Jeffrey L. Thorne, Ph.D.
Professor of Genetics and Statistics
North Carolina State University
Bioinformatics Research Center
Born in 1963 in Evanston, Ill., USA
Studied Mathematics and Molecular Biology at the University of Wisconsin and Genetics at the University of Washington and at Cornell University
Statistical Techniques for Studying DNA and Protein Sequence EvolutionMy research focus is on developing statistical techniques for extracting evolutionary information from DNA sequence data. During the last several years, I have mostly concentrated on connecting genotypic change (i. e., DNA sequence evolution) to phenotype (i. e., the characteristics of an organism). The relationship between genotype and phenotype is central to biology, but statistical techniques for studying how this relationship affects evolution are primitive.
A wide variety of computational techniques aim to predict aspects of phenotype (e. g., protein structure, RNA structure, antigenicity) from DNA sequences. We are working to improve probabilistic models of molecular evolution by incorporating these computational biology prediction systems. Because phenotype can induce dependence among changes that occur at different positions within a gene sequence, conventional procedures for making evolutionary inferences are not computationally feasible and we have developed new procedures.
On a separate topic, I am also interested in combining fossil and DNA evidence to estimate divergence times (i. e., the times since most recent common ancestry of related evolutionary lineages). Within this topic, another emphasis is to characterize the pattern by which chronological rates of sequence evolution change over time. This is important because the pattern of evolutionary rate
change has great potential to illuminate the process of biological evolution.
Thorne, J. L., H. Kishino, and J. Felsenstein. "An evolutionary model for the maximum likelihood alignment of DNA sequences." J Mol Evol 33: (1991): 114-124.
Thorne, J. L., H. Kishino, and I. S. Painter "Estimating the rate of evolution of the rate of molecular evolution." Mol Bio Evol 15: (1998): 1647-1657.
Robinson, D. M., D. T. Jones, H. Kishino, N. Goldman, and J. L. Thorne. "Protein evolution with dependence among codons due to tertiary structure." Mol Biol Evol 20, 10 (2003): 1692-1704.
Tuesday Colloquium, 07.12.2006
DNA as a historical tool
The majority of the most important events in the history of life occurred millions or even billions of years prior to the advent of humans who could record them. As is the case for other historians, evolutionary biologists want to know as much as possible about what events occurred and they also want to characterize the forces that gave rise to those events. Some indispensable information about these events can be extracted from the fossil record. However, the fossil record is sparse and can be difficult to interpret.
The other major source of information about biological history is genetic information from extant organisms. Recent technological improvements have dramatically improved the ability to collect genetic material such as DNA sequence data. As a result, DNA sequence data now have a fundamental role in the study of biological history.

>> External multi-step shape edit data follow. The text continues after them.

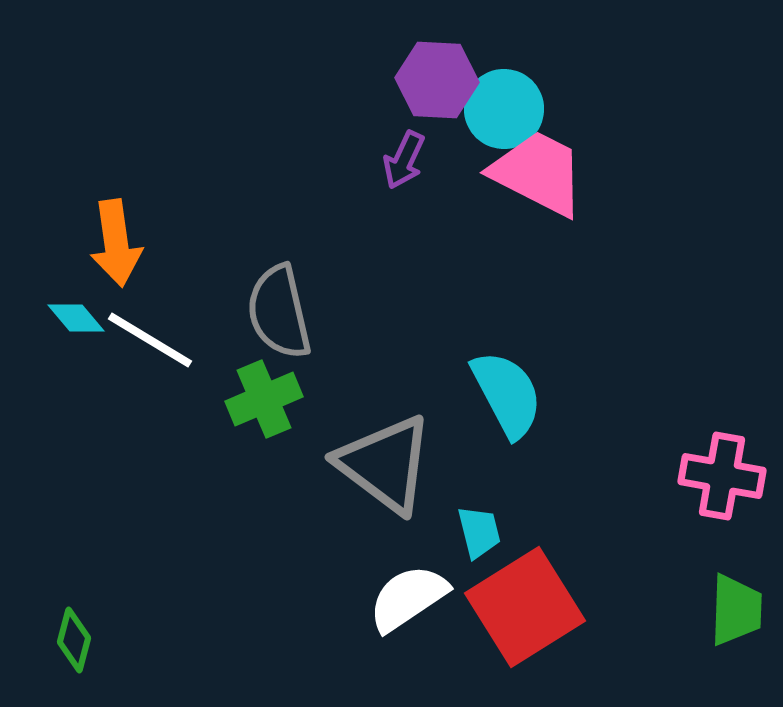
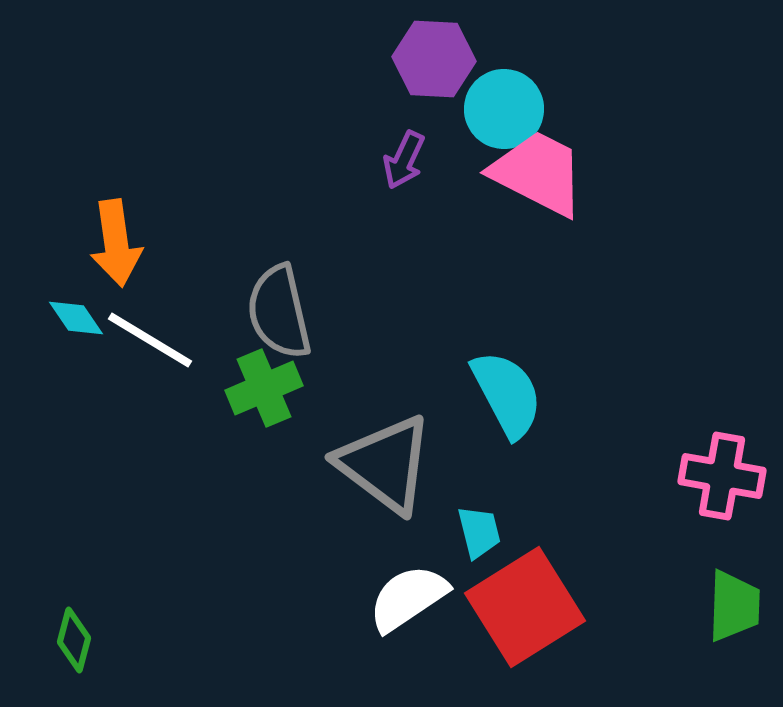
purple hexagon: moved 3 px left, 21 px up
cyan diamond: rotated 6 degrees clockwise
green cross: moved 11 px up
green trapezoid: moved 2 px left, 4 px up
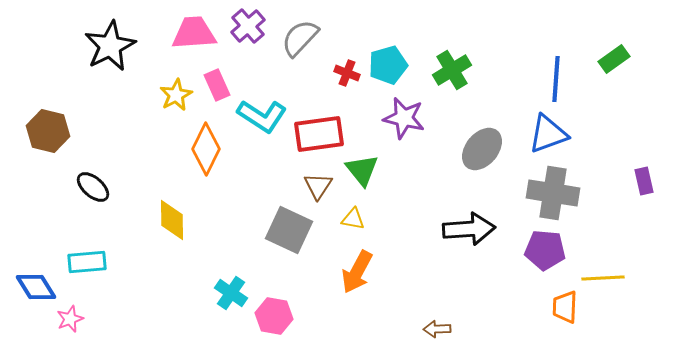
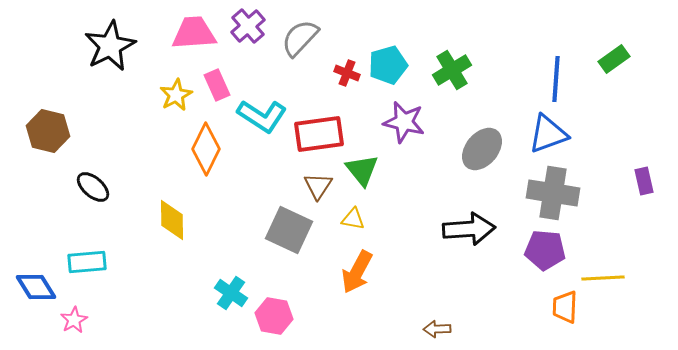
purple star: moved 4 px down
pink star: moved 4 px right, 1 px down; rotated 8 degrees counterclockwise
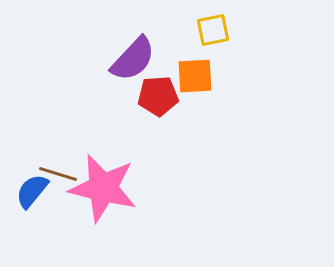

The phenotype of an organism is its appearance and behavior whereas the genotype of an organism is its DNA. The impact of the phenotype on perpetuation of the genotype is a central issue in evolutionary biology. When assessing natural selection, one challenge that needs to be overcome is that the relationship between genotype and phenotype is often poorly understood. Increasingly, computational methods are being developed to predict aspects of phenotype from DNA sequences. Our strategy is to incorporate these phenotypic prediction schemes into probabilistic models of DNA sequence change. We then base statistical techniques upon the resulting evolutionary models. Our techniques infer the effects of phenotypic traits on rates of DNA sequence change.
Most statistical procedures for assessing natural selection are designed to analyze data sets consisting of DNA from different individuals of the same species. In contrast, our procedures are designed to analyze data sets consisting of DNA sequence data from different species. This is important because the within-species genetic variation for some aspects of phenotype may be negligible or uninteresting, whereas it is much more likely that important genetic variation has accrued subsequent to the divergence of different species.
This talk will provide an overview our statistical approach and some of its strengths and weaknesses. A focus will be on how we have applied the approach to quantify the influences of protein three-dimensional structure and RNA secondary structure on DNA sequence change. The talk will conclude with a discussion of potential future directions for this line of research.